In view of these results, the circuit can be protected by intentionally cooling/heating it if the chosen operating temperature range lies in the less vulnerable area. In this regard, it is necessary to evaluate the selected proposal to detect window vulnerability.
VII. CONCLUSION AND FUTURE WORK
This paper has presented a methodology for improving the DPDN of differential logic gates used in cryptographic applications. Two new mechanisms were presented to remove charge in the pull-down of a differential gate and eliminate the memory effect. Both of them-the single-switch solution and the doubleswitch solution-can be used in any differential structure for security applications. Using our configuration, the DPA-resistance of the gate was improved, with minimum performance degradation.

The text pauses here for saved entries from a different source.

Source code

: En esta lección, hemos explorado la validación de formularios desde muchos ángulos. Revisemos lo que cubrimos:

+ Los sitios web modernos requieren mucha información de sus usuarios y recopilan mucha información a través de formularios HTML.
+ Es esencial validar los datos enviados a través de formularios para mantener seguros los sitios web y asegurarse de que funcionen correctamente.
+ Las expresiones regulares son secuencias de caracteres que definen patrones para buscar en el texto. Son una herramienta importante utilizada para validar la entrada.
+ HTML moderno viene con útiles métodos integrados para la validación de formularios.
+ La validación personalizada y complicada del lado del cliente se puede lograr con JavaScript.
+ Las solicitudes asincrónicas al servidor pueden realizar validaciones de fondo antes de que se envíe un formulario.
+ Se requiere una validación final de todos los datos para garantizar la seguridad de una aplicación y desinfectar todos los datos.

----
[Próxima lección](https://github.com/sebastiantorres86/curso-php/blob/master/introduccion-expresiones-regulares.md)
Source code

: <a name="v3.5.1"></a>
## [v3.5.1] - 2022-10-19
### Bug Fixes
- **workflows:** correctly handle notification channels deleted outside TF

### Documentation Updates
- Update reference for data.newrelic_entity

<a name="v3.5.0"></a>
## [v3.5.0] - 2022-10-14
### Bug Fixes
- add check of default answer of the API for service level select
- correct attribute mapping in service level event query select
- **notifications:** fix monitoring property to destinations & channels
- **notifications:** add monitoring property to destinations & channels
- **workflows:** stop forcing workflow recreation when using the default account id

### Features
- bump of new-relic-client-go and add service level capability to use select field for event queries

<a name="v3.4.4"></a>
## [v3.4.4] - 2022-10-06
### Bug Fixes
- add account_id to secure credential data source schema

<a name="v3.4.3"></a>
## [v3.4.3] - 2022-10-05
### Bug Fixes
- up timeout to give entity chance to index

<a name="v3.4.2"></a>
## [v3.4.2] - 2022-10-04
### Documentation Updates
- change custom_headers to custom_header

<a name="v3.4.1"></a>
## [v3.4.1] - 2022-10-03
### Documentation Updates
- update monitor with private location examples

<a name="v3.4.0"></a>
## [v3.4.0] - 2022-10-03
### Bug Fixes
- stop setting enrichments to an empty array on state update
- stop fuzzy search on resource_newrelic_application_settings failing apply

The applicability of the proposed methodology was demonstrated by designing the two-input AND/NAND and XOR/XNOR gates. In a first phase of design, two metrics-NED and NSD-were used to quantify the potential DPA-resistance of the proposed gates. Using the results of the single gate simulations shown in Table V , we were able to choose the best proposal for the AND/NAND gate (single-switch solution) and the XOR/XNOR gate (double-switch solution) for further analysis. As can be seen, neither power degradation nor delay were significant, making the proposals suitable for use in low power applications.
To evaluate the DPA-resistance of the proposed gates, part of a cryptographic algorithm was developed: the Sbox9 of the Kasumi algorithm. Sbox9 was designed with three different strategies: 1) CMOS gates, 2) classic SABL gates, and 3) the proposed AND/NAND (P) and XOR/XNOR SABL (2P) gates. After simulating DPA attacks, we obtained the following results (as expected): the CMOS logic is not suitable for cryptographic applications, the classic SABL Sbox9 is more resistant to DPA attacks than the CMOS variant, but is considerably more vulnerable than our proposal. The DPA attacks showed that our proposal increases DPA-resistance by much more than one order of magnitude with respect to the classic SABL Sbox9.
A new study was carried out to determine security variation in cryptosystems when a DPA attack is performed under temperature variations. To detect the security flaws caused by temperature variations, DPA attacks at different temperatures were simulated for Sbox9 CMOS, SABL classic and proposal. The results obtained indicated that CMOS circuits were vulnerable regardless of temperature, but in the case of classic SABL Sbox9, cryptocircuits operating at temperatures lower than 10 C are extremely more secure. Cooling the circuit intentionally can therefore help to protect the circuit against DPA attacks. No results are shown for the DPA attack with temperature variations on the proposed Sbox9 with the enhanced AND/NAND and XOR/XNOR SABL gates, because the proposals offer maximum security for all the temperatures selected (the keys are not retrieved).
As future work, the implementation of different Sboxes and block-or stream-cipher is going to be considered to apply the proposed methodology. The comparison with other strategies, not necessarily based on full-custom solutions, will enable the right selection of the best proposals for secure cryptosistems. In such comparisons, PVT variations, interconnects, and nonsymmetric layouts will take an important role. Finally, a thermalaware mechanism to on-chip temperature sensing and able to cool/heat the cryptoprocessor will be developed, in order to dynamically operate in the most secure temperature.